# Aim of the exercise:
Set down, exactly and only, everything from the line containing "middle tip: (267, 167)" down to the line containing "middle mcp: (127, 115)" in the data below; the pictures are not part of the copy.

%%

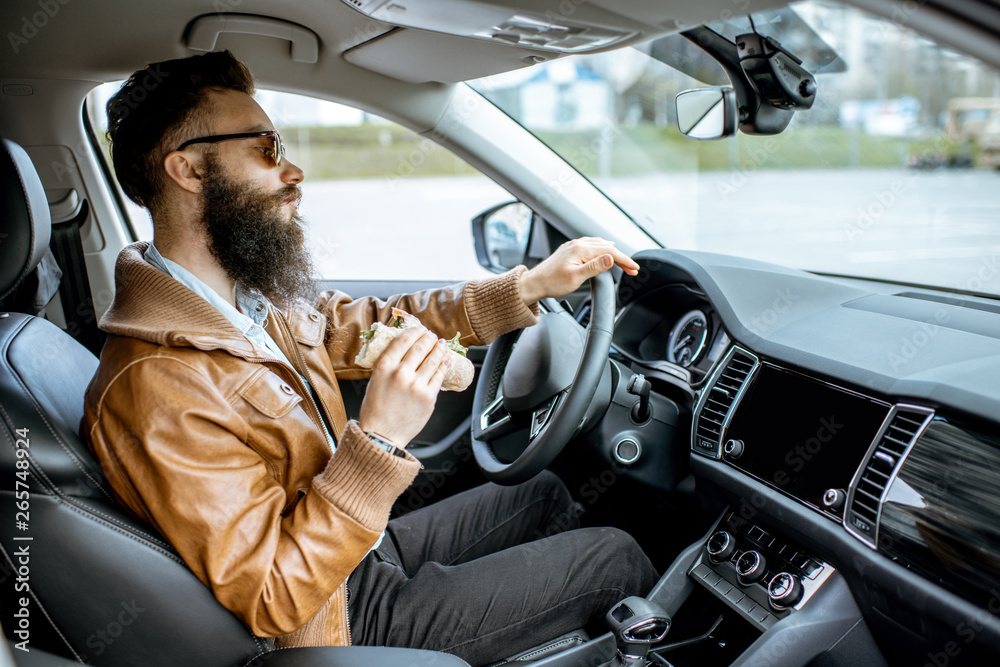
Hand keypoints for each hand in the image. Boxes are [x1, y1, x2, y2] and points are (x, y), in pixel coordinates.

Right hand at [358, 328, 449, 446]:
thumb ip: (388, 366)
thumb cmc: (375, 411)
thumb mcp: (374, 381)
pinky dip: (444, 366)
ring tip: (441, 344)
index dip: (415, 332)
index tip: (419, 330)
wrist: (382, 436)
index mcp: (385, 367)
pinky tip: (445, 361)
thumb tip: (402, 352)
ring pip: (433, 359)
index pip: (403, 340)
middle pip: (421, 347)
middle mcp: (401, 373)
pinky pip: (439, 376)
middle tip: (432, 335)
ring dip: (439, 349)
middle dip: (429, 338)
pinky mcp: (428, 397)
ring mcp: (416, 385)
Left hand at [519, 237, 639, 304]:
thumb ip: (594, 267)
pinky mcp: (570, 250)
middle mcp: (577, 244)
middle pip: (606, 247)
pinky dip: (602, 249)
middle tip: (632, 269)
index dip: (624, 260)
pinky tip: (603, 252)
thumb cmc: (551, 283)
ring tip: (623, 261)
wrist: (534, 283)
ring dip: (613, 252)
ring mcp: (573, 246)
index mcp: (580, 249)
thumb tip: (610, 258)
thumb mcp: (575, 278)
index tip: (634, 268)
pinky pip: (591, 245)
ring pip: (599, 245)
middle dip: (621, 257)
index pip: (609, 251)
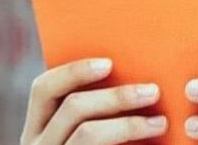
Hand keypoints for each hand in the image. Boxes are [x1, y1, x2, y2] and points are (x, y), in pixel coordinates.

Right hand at [20, 58, 168, 143]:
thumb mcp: (83, 133)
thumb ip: (94, 113)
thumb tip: (133, 77)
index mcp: (36, 130)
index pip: (43, 89)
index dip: (74, 71)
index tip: (109, 63)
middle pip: (73, 108)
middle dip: (117, 97)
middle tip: (153, 91)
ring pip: (88, 134)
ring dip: (130, 124)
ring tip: (161, 122)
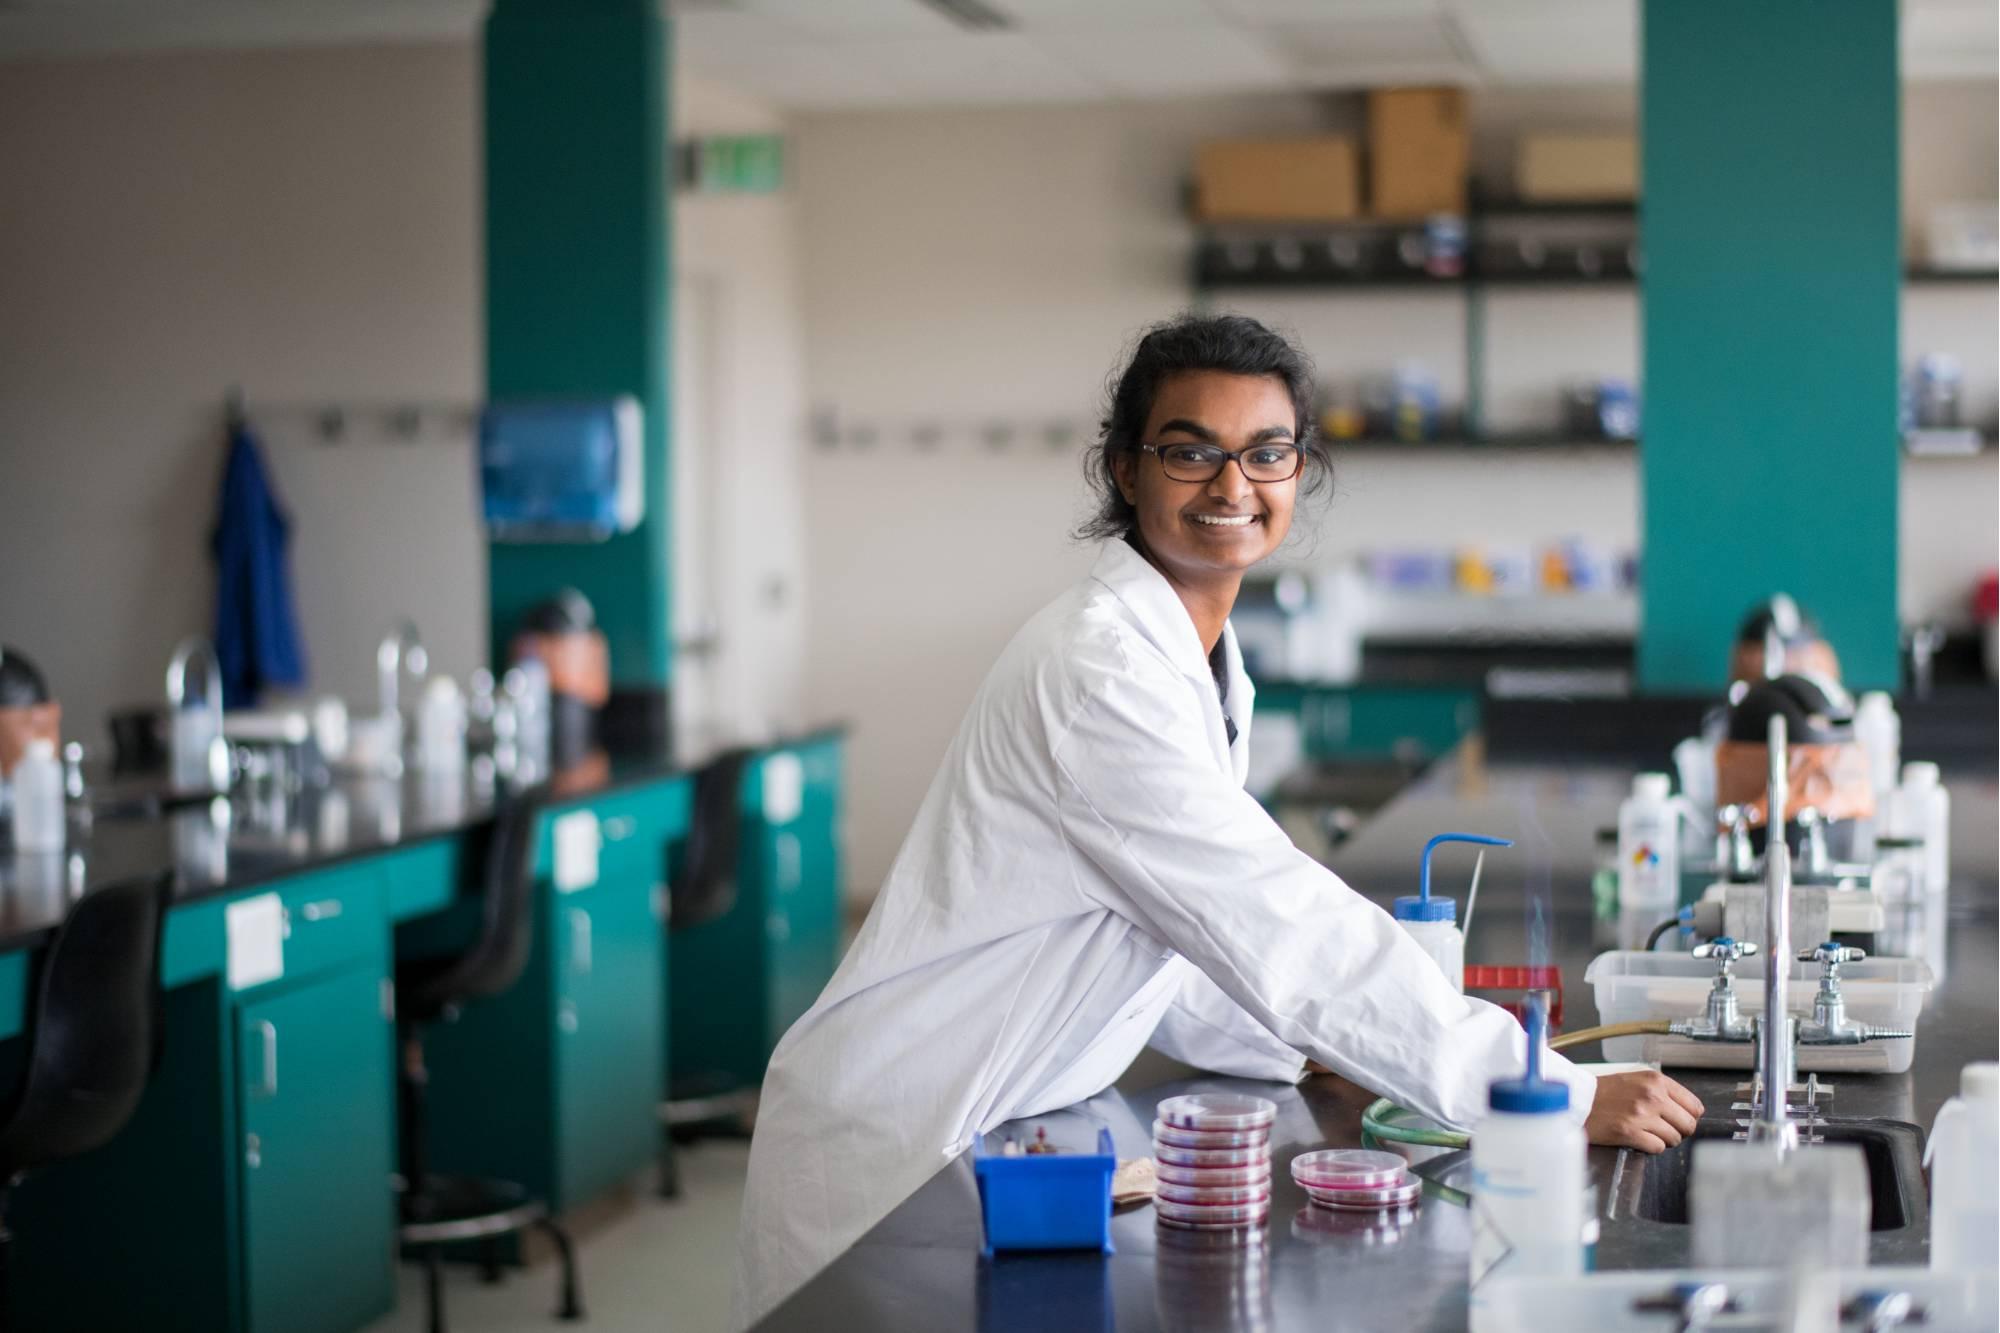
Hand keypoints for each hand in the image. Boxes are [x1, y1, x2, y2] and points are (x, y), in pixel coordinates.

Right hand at [1583, 1071, 1703, 1152]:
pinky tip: (1639, 1139)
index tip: (1679, 1119)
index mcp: (1655, 1081)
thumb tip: (1686, 1111)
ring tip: (1648, 1133)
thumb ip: (1662, 1091)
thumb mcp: (1636, 1079)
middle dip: (1679, 1131)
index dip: (1688, 1116)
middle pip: (1688, 1125)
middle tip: (1665, 1129)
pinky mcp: (1630, 1133)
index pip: (1694, 1106)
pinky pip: (1657, 1148)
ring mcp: (1641, 1115)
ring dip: (1664, 1140)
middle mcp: (1652, 1096)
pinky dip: (1651, 1147)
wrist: (1577, 1099)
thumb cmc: (1604, 1091)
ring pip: (1674, 1138)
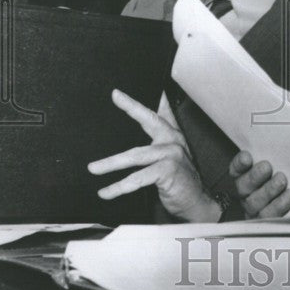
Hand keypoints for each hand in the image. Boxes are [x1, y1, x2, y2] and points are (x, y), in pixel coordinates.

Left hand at [88, 89, 220, 222]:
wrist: (195, 202)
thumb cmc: (178, 181)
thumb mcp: (167, 160)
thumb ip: (154, 148)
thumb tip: (127, 145)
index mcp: (172, 135)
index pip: (160, 111)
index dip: (148, 98)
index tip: (128, 87)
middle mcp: (173, 140)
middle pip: (150, 119)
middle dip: (132, 106)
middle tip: (116, 96)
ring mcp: (172, 154)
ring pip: (136, 155)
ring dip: (111, 163)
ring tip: (93, 168)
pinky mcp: (168, 171)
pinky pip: (138, 178)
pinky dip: (120, 186)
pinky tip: (106, 191)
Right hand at [228, 151, 289, 218]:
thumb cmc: (280, 175)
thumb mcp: (276, 163)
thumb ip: (272, 155)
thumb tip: (279, 138)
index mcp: (243, 177)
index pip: (236, 170)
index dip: (239, 164)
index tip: (247, 157)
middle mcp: (246, 193)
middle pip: (243, 186)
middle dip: (254, 176)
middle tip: (267, 167)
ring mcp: (254, 209)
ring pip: (255, 202)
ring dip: (268, 190)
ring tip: (281, 180)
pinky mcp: (265, 221)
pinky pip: (269, 216)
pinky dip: (279, 205)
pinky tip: (289, 195)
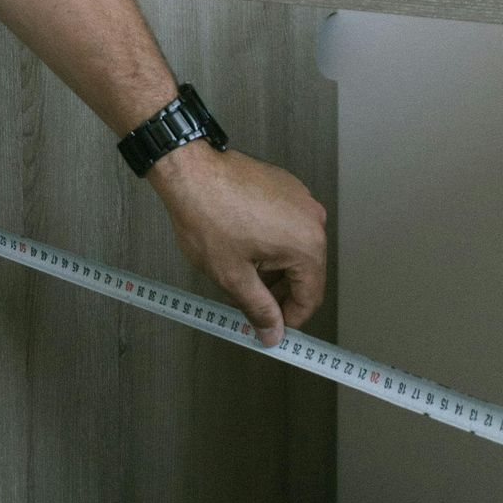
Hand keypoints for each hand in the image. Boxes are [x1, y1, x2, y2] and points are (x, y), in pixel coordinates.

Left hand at [149, 140, 327, 347]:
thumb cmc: (208, 214)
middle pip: (304, 273)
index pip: (310, 297)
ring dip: (271, 268)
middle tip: (247, 302)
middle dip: (276, 292)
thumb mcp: (233, 276)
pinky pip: (286, 226)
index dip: (288, 319)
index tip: (270, 328)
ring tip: (238, 271)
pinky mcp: (285, 188)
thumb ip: (258, 309)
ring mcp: (300, 199)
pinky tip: (241, 246)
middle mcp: (312, 219)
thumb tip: (272, 332)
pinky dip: (269, 242)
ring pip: (293, 250)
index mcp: (307, 244)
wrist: (190, 171)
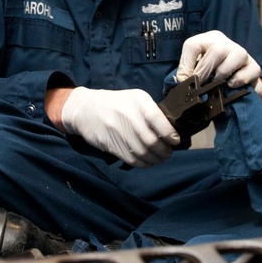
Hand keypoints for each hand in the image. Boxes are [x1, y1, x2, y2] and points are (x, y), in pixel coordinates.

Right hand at [61, 87, 180, 167]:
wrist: (86, 109)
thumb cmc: (117, 104)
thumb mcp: (135, 98)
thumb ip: (151, 111)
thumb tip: (170, 130)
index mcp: (138, 101)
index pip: (158, 120)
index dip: (169, 134)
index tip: (175, 141)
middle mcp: (127, 115)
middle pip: (151, 141)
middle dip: (164, 151)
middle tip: (168, 153)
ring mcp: (117, 130)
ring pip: (142, 152)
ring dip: (155, 159)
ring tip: (160, 159)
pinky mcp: (110, 144)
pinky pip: (130, 158)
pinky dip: (143, 164)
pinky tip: (147, 162)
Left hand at [177, 30, 260, 88]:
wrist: (234, 83)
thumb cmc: (210, 74)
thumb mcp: (196, 70)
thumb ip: (187, 73)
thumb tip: (182, 81)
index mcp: (207, 40)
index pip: (193, 45)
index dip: (186, 64)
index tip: (185, 80)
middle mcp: (224, 43)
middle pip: (217, 50)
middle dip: (205, 70)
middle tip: (199, 85)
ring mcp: (241, 53)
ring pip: (237, 56)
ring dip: (223, 73)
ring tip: (216, 84)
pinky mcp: (254, 66)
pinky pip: (250, 70)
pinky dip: (239, 80)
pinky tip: (231, 85)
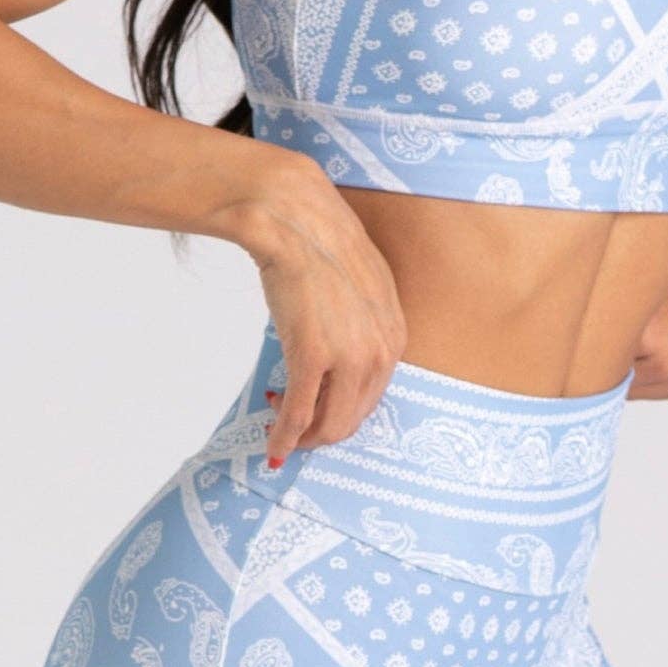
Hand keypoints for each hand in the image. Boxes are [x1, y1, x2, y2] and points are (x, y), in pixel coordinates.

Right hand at [236, 161, 409, 464]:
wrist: (296, 219)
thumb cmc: (320, 245)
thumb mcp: (362, 290)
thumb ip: (361, 326)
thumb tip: (340, 350)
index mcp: (395, 337)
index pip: (372, 397)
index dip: (341, 410)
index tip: (317, 409)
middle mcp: (380, 353)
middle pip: (353, 418)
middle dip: (321, 431)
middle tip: (293, 427)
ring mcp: (349, 358)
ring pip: (329, 426)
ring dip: (303, 439)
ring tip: (280, 432)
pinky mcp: (313, 358)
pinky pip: (298, 415)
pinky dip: (284, 438)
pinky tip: (272, 447)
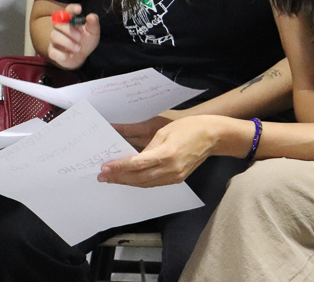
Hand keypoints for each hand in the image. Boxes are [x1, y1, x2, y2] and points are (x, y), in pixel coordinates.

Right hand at [48, 3, 100, 68]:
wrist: (82, 56)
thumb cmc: (86, 41)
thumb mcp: (93, 32)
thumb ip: (93, 24)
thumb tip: (91, 16)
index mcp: (70, 20)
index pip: (68, 10)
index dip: (72, 9)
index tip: (79, 9)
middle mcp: (60, 27)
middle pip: (57, 23)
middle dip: (69, 30)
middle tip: (80, 37)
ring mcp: (55, 39)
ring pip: (54, 36)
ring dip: (67, 43)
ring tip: (78, 48)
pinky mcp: (52, 51)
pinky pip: (53, 52)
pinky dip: (63, 55)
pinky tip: (70, 55)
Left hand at [97, 115, 218, 187]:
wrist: (211, 136)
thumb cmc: (187, 128)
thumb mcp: (163, 132)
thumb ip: (147, 147)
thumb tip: (132, 159)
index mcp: (167, 154)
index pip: (137, 164)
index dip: (120, 167)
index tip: (105, 168)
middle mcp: (171, 169)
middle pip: (139, 178)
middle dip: (119, 178)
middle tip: (102, 177)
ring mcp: (175, 176)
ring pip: (146, 183)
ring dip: (127, 182)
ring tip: (111, 179)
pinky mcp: (178, 179)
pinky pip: (154, 183)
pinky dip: (140, 182)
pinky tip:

%%

# Answer to this task:
middle tip: (267, 167)
ring mcp: (254, 209)
ring pip: (255, 202)
ring dip: (268, 190)
ring tip: (281, 180)
pinky mcp: (265, 221)
pinky pip: (269, 216)
pinky dip: (279, 205)
pinky tip: (289, 195)
Hand keypoints for each hand in the image. Boxes are [x1, y1, x2, y2] and points are (x, y), in pixel coordinates.

Left hand at [149, 140, 327, 347]:
thumb cmc: (208, 214)
middle pip: (304, 273)
index pip: (310, 297)
ring dip: (271, 268)
middle tip: (247, 302)
middle dip: (276, 292)
thumb mcp: (233, 276)
pinky pip: (286, 226)
index dip: (288, 319)
index tip: (270, 328)
ring tip: (238, 271)
pinky mcp: (285, 188)
thumb ip: (258, 309)
ring mcp: (300, 199)
pinky tip: (241, 246)
middle mcp: (312, 219)
thumb tip: (272, 332)
pinky dip: (269, 242)
ring pip: (293, 250)
index mcp: (307, 244)
wrist: (190, 171)
Hand keypoints for each hand in the image. Boxes are [x1, y1, x2, y2] and points are (x, y), in pixel coordinates.

Right hand at [61, 87, 180, 167]:
wrist: (86, 109)
thumb cmc: (117, 104)
thumb mcp: (135, 98)
thumb ip: (151, 111)
thumb tip: (170, 130)
index mcp: (138, 101)
index pip: (158, 120)
index dip: (169, 134)
index tip: (175, 141)
middle mcp: (127, 115)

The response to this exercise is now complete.